Information given:
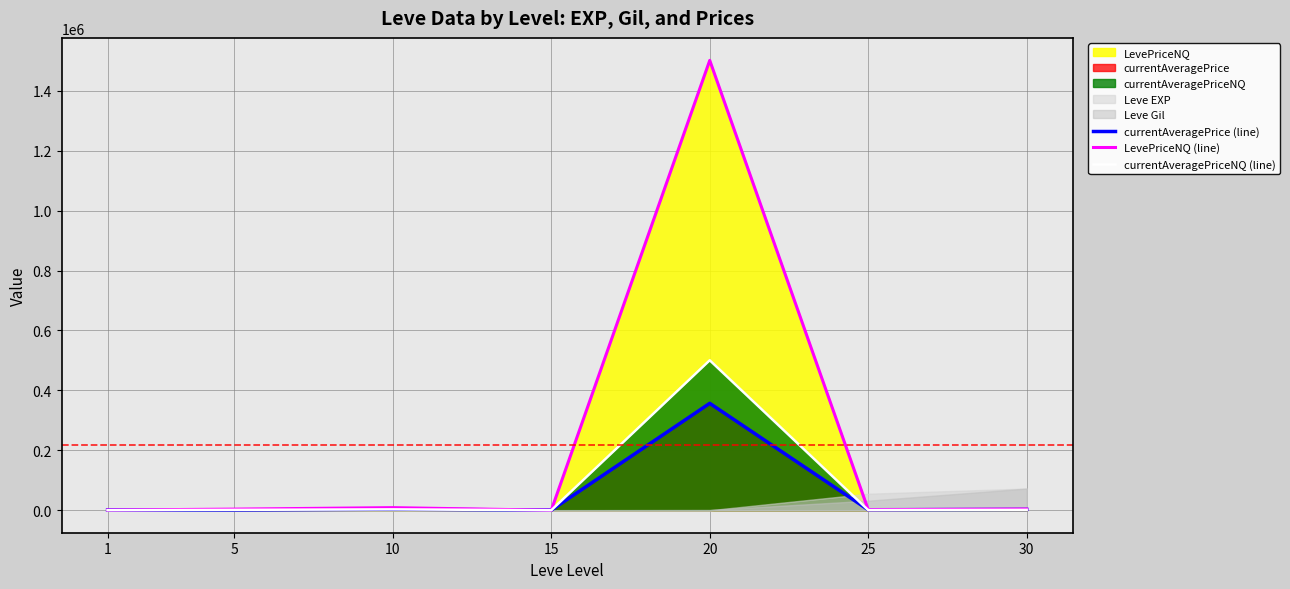

True or false: LevePriceNQ (line) has more than 0 interior local peaks.

True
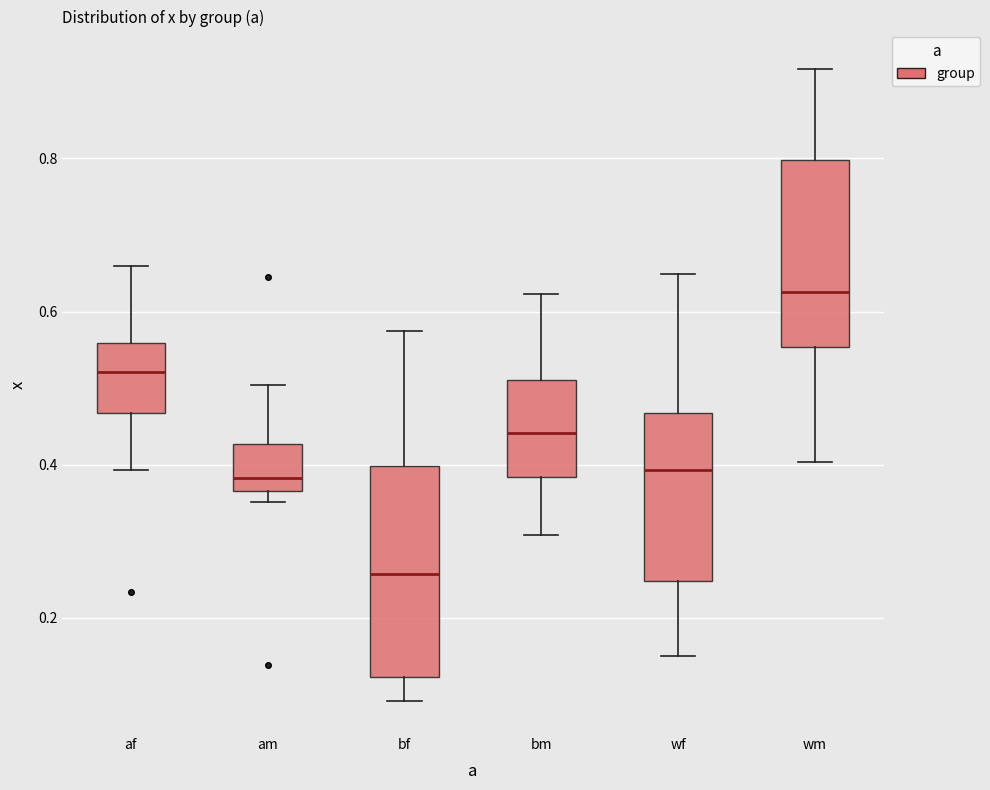

Reading left to right, transcribe this box plot: for each box, give where its median line is, the range the box spans, and where its two whiskers end, as read against the y-axis. The values are not printed on the chart, so give them approximately, as read against the axis.

af: median 0.52, box 0.46 to 0.56, whiskers 0.40 to 0.66
am: median 0.38, box 0.36 to 0.42, whiskers 0.36 (just below the box's lower edge) to 0.50
bf: median 0.26, box 0.12 to 0.40, whiskers 0.10 to 0.58
bm: median 0.44, box 0.38 to 0.52, whiskers 0.30 to 0.62
wf: median 0.40, box 0.24 to 0.46, whiskers 0.14 to 0.64
wm: median 0.62, box 0.56 to 0.80, whiskers 0.40 to 0.92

Required action: Find each line in the records above that contains the word "median", and copy those lines out in full. Treat uppercase and lowercase as different.

Written solution:
Reading left to right, transcribe this box plot: for each box, give where its median line is, the range the box spans, and where its two whiskers end, as read against the y-axis. The values are not printed on the chart, so give them approximately, as read against the axis.
af: median 0.52, box 0.46 to 0.56, whiskers 0.40 to 0.66
am: median 0.38, box 0.36 to 0.42, whiskers 0.36 (just below the box's lower edge) to 0.50
bf: median 0.26, box 0.12 to 0.40, whiskers 0.10 to 0.58
bm: median 0.44, box 0.38 to 0.52, whiskers 0.30 to 0.62
wf: median 0.40, box 0.24 to 0.46, whiskers 0.14 to 0.64
wm: median 0.62, box 0.56 to 0.80, whiskers 0.40 to 0.92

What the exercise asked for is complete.